((

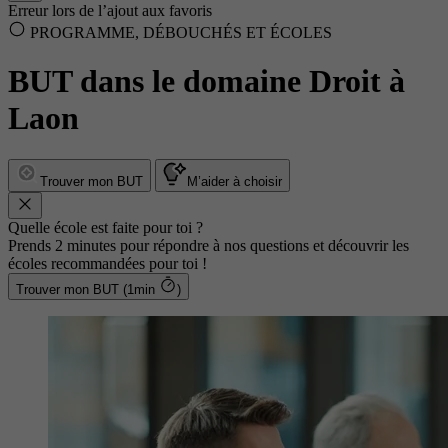
Erreur lors de l’ajout aux favoris
PROGRAMME, DÉBOUCHÉS ET ÉCOLES
BUT dans le domaine Droit à
Laon
Trouver mon BUT
M’aider à choisir
Quelle école est faite pour toi ?
Prends 2 minutes pour répondre à nos questions et découvrir les
écoles recommandées pour toi !
Trouver mon BUT (1min
)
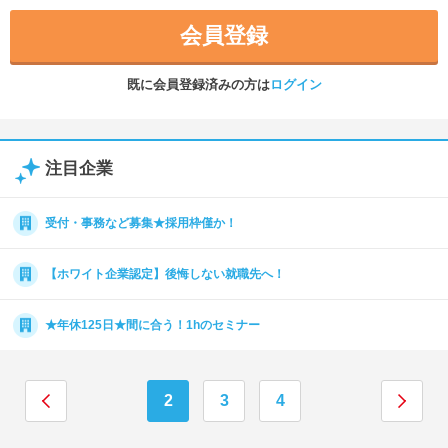
会員登録
既に会員登録済みの方は
ログイン
注目企業
受付・事務など募集★採用枠僅か！
【ホワイト企業認定】後悔しない就職先へ！
★年休125日★間に合う！1hのセミナー
2
3
4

))

| Exercise instructions |
Can you copy out, word for word, the text read from every entry above, leaving the pictures out of your answer?

| Task result |
Erreur lors de l’ajout aux favoris
PROGRAMME, DÉBOUCHÉS ET ÉCOLES
BUT dans le domaine Droit à
Laon
Trouver mon BUT
M’aider à choisir
Quelle école est faite pour toi ?
Prends 2 minutes pour répondre à nos questions et découvrir les
écoles recommandées pour toi !
Trouver mon BUT (1min
)
会員登録
既に会員登録済みの方は
ログイン
注目企業
受付・事務など募集★採用枠僅か！
【ホワイト企業認定】後悔しない就職先へ！
★年休125日★間に合う！1hのセミナー
2
3
4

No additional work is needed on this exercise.